Recensione di La città dei vivi, di Nicola Lagioia

Copertina di La città dei vivi

Ci sono casi in cui è difficile stabilire quanto l’assunzione di droga funga da alibi o agisca da detonatore di un fatto di cronaca nera.

Nel vano tentativo di trovare una spiegazione all’inspiegabile, si formulano ipotesi, si scava nel passato, si ascolta il fragoroso silenzio dell’assenza.

Sulle orme magistrali di “A sangue freddo” di Capote, Nicola Lagioia firma con “La città dei vivi” un romanzo inchiesta su uno dei più feroci episodi di cronaca degli ultimi anni: l’assassinio avvenuto a Roma nel 2016 di un giovane ragazzo di borgata, Luca Varani, compiuto da due benestanti trentenni, Manuel Foffo e Marco Prato.

Provenienti entrambi da famiglie agiate, figlio di un affermato imprenditore l’uno, e di un noto consulente culturale l’altro, quelli che diventeranno gli assassini di Luca Varani, condividevano un’esistenza interiore travagliata che trovava sfogo in una corsa all’autodistruzione pervasa di droga, prostituzione e ricerca dell’eccesso.

Qui si insinua la figura di Luca Varani, giovane apprendista meccanico che non disdegnava  vendere il suo corpo in cambio di denaro e che dei due balordi diventerà la vittima sacrificale.
In una scala di gravità, se è concesso dirlo, di un delitto orrendo come l’omicidio, quello che lascia attoniti è quando si è in assenza di un vero movente.

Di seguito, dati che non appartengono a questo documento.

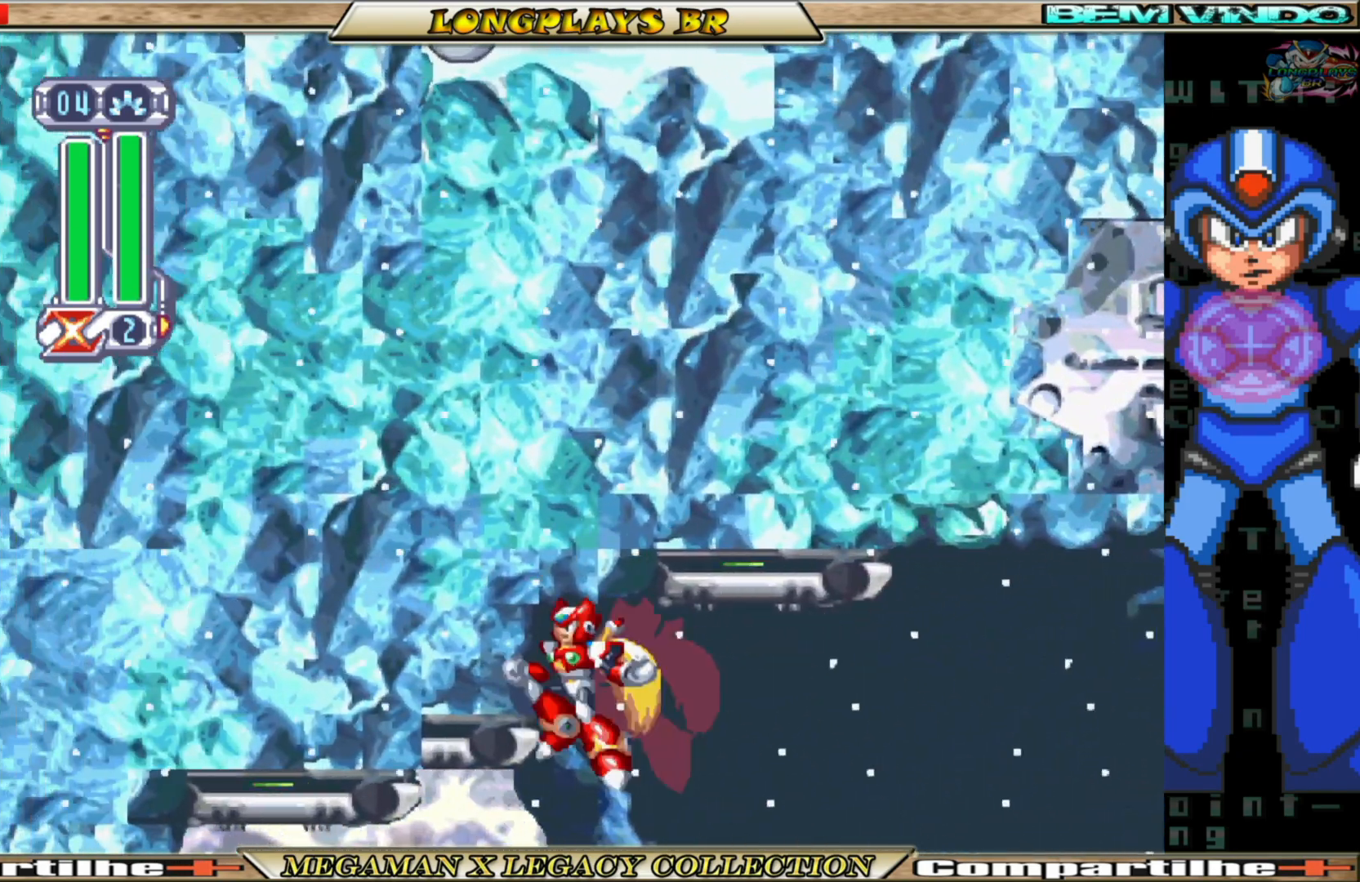
{"buttons": ["DPAD_LEFT"], "left_stick": "center", "right_stick": "center", "events": []}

Constatarne la sua gratuità.

La vicenda ricostruita da Nicola Lagioia ne “La città dei vivi” è probabilmente uno di questi casi: un delitto di una crudeltà inaudita che si consuma prima di tutto nella mente malata degli autori.

Nella narrazione Nicola Lagioia descrive anche il contesto in cui questo dramma è maturato, quello di una città, Roma, che stenta a sollevarsi dalle sue macerie.
Come Stephen King ambienta il racconto horror di “It” nelle fogne di Derry, metafora del male che pervade la città , così ne “La città dei vivi”, un racconto horror reale, veniamo trasportati nelle viscere di un’altra città, quella che lo scrittore definisce “La città dei morti”.

 
La miseria e l’angoscia che emergono dalla lettura sono tali che bisogna aggrapparsi saldamente con le mani al libro per non essere inghiottiti dalla melma in cui sprofondano le pagine.
Al termine della lettura, avvincente e allo stesso lacerante, resta un senso di vuoto cupo e di compassione per le vittime di questa drammatica storia.